A government shutdown will be avoided. The government officially runs out of money on December 11th. Congress is scheduled to go on their holiday break on December 12th. Talk about incentive to get something done, right? Although there has been Republican threats to hold back funding in response to the President’s recent actions on immigration reform, there seems to be leadership support from both the Senate and the House (and the votes) to pass a bill that will keep the government funded through most of 2015. This is good news for any small business that does business with or relies on services from the government. It is good for travelers and tourists and construction workers and pizza shops that make their money from government employees. It also avoids sending signals of uncertainty and doubt through the financial markets or giving even more cause for credit services like Moody’s or Standard & Poor’s to potentially reduce the U.S.’s ratings. No shutdown means business as usual. And, yes an $18 trillion national debt and half a trillion in deficits this year is not good news for your business in the long term (hint: sequestration and higher taxes in the future) but let’s not think about this right now, OK? Pass the eggnog.

Accelerated and bonus depreciation will be restored. Last year, Congress let provisions for accelerated and bonus depreciation to expire and this has upset many in the SMB community. Depending on the size of your company you were, in the past, able to immediately deduct up to $500k of qualified assets purchased (i.e. capital equipment, computers, etc.) and even take bonus depreciation on other assets too. Many of my clients relied heavily on these incentives to not only invest in new equipment but to sell their own products to their qualified to customers who were encouraged to also take advantage of this tax benefit. It looks promising that Congress will resuscitate these provisions, at least for 2014. That’s a big bonus for those of you who have been building your balance sheets this past year. Unfortunately, the extension is likely to not be permanent so the battle will resume in 2015. But let’s not think about this right now, OK? More eggnog please.
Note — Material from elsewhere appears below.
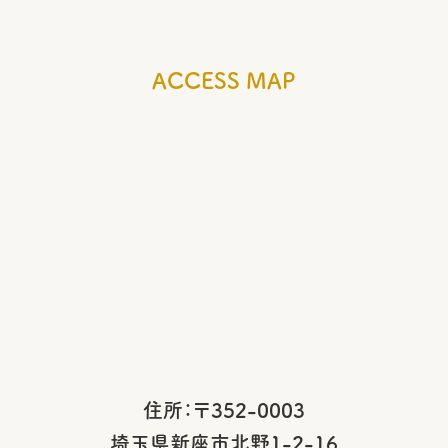
ACCESS MAP
住所：〒352-0003
埼玉県新座市北野1-2-16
Congress will likely restore the research and experimentation tax credit.This was another popular credit used for years by companies in the pharmaceutical, medical and technology fields and it also expired at the end of last year. But now it will likely make a return appearance for 2014–again. The provision allows for companies to take certain qualified R&D expenses as a credit against future (or past) taxes owed. It’s particularly valuable for startups and other young companies because the credit can be carried forward against future earnings, providing even more of a payback for the research done in prior years. Like the accelerated depreciation and bonus provisions, the research and experimentation tax credit, if allowed, will likely only be temporary–for 2014. Future years will continue to be up for negotiation. But, hey, let’s not ruin the holiday party, OK?

There will be more help for individuals. The President says he’ll veto these tax extensions if there isn’t more done for lower income people. Even though the legislation restores many tax incentives for individuals (my personal favorite is the deduction for state and local taxes) he also wants to see the bill include the restoration of the earned income credit and child tax credit. I get it–he’s a man of the people, a populist kind of guy, a lover of humanity. And so am I. And so are most of the business owners I know. It’s likely that these deductions and credits will be restored. And although a cynic would say that this is just a popularity grab, a realist could also make the argument that the more money you put in the hands of individuals through tax credits and deductions, the more money they have available to spend or save. And that money ultimately flows back into the economy and into the accounts of those businesses that sell products to them. Because in the end, everything is all about the consumer. Everything. So I’ll make the argument that these individual incentives are also good for your business and mine too. Let’s all join the party.

But…before we all get too merry, let’s not forget that restoring these tax goodies, even for just one year, takes us on the road back to where we were before: a government that’s still spending way more than it’s taking in. It does nothing to address our ongoing deficit and national debt issues. It’s again kicking the can down the road, hoping that, by some miracle, our grandchildren won’t be saddled with the debts that we continue to pile up. Maybe Congress is expecting a Christmas Miracle. Or that Will Ferrel will fix Santa’s sleigh so that he can dump a few trillion down the chimney on Capitol Hill. But no, Virginia (and DC), there really isn’t a Santa Claus. Which is why even though I’m happy about these tax changes for 2014, I’ll still be ditching the eggnog and moving straight to Jack Daniels come New Year’s Eve.